QUESTIONS ::
A: Sum up the post about the read-latency2 patch in two sentences.
B: Carry on with the post about the read-latency2 patch from the point where it stops.

SOURCE EXTRACT ::
- - -
Well, it is needed. This makes a difference for the I/O pauses noticed in 
2.4.19 and 2.4.20. Anyway, readlatency-2 won't make them go away, but those 
stops/pauses are a bit less than before.

So, here my patch proposal. Ontop of 2.4.20-rmap15a.

ciao, Marc

[-- Attachment #2: read-latency2-2.4.20-rmap15a.patch --]
[-- Type: text/x-diff, Size: 4406 bytes --]

--- linux-akpm/drivers/block/elevator.c~read-latency2	Sun Nov 10 19:53:53 2002
+++ linux-akpm-akpm/drivers/block/elevator.c	Sun Nov 10 19:59:21 2002
@@ -80,25 +80,38 @@ int elevator_linus_merge(request_queue_t
 			 struct buffer_head *bh, int rw,
 			 int max_sectors)
- - -
GIVEN DATA ::
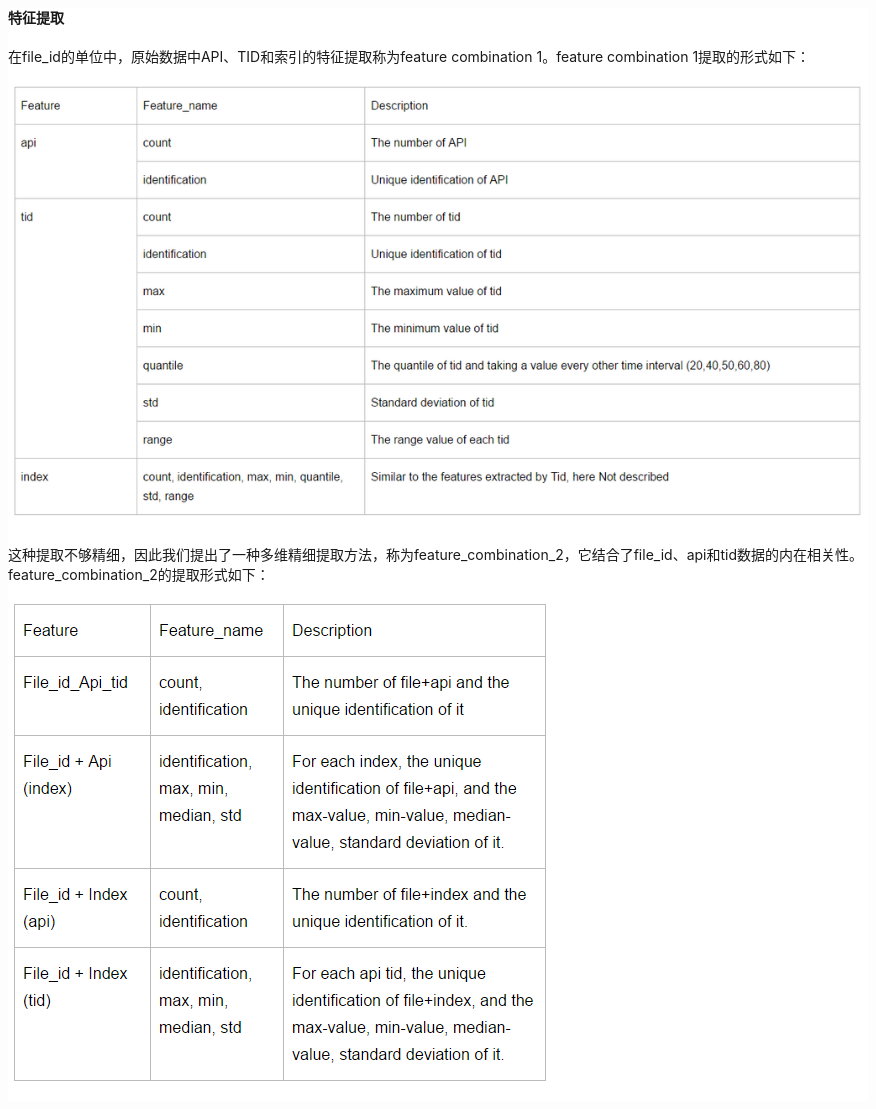 #### 特征提取

在file_id的单位中，原始数据中API、TID和索引的特征提取称为feature combination 1。feature combination 1提取的形式如下：

![](./assets/1733148843198-828cd8f1-0646-4fb1-90fd-d316f1336919.jpg)

这种提取不够精细，因此我们提出了一种多维精细提取方法，称为feature_combination_2，它结合了file_id、api和tid数据的内在相关性。feature_combination_2的提取形式如下：

![](./assets/1733148843203-57fd326e-2776-459b-84fb-e736247e5812.jpg)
- - -
ANSWERS ::
A: The writer says readlatency-2 won't get rid of the I/O pauses seen in 2.4.19 and 2.4.20, but it makes them somewhat shorter. He offers a patch for it built on top of 2.4.20-rmap15a, attached as a 4406-byte diff that changes drivers/block/elevator.c.

B:
 {
-	struct list_head *entry = &q->queue_head;
-	unsigned int count = bh->b_size >> 9, ret = ELEVATOR_NO_MERGE;
+	struct list_head *entry;
+	unsigned int count = bh->b_size >> 9;
+	unsigned int ret = ELEVATOR_NO_MERGE;
+	int merge_only = 0;
+	const int max_bomb_segments = q->elevator.max_bomb_segments;
 	struct request *__rq;
+	int passed_a_read = 0;
+
+	entry = &q->queue_head;
 
 	while ((entry = entry->prev) != head) {
 		__rq = blkdev_entry_to_request(entry);
 
-		/*
-		 * we can't insert beyond a zero sequence point
-		 */
-		if (__rq->elevator_sequence <= 0)
-			break;
+		if (__rq->elevator_sequence-- <= 0) {
+			/*
+			 * OK, we've exceeded someone's latency limit.
+			 * But we still continue to look for merges,
+			 * because they're so much better than seeks.
+			 */
+			merge_only = 1;
+		}
 
 		if (__rq->waiting)
 			continue;
 		if (__rq->rq_dev != bh->b_rdev)
 			continue;
-		if (!*req && bh_rq_in_between(bh, __rq, &q->queue_head))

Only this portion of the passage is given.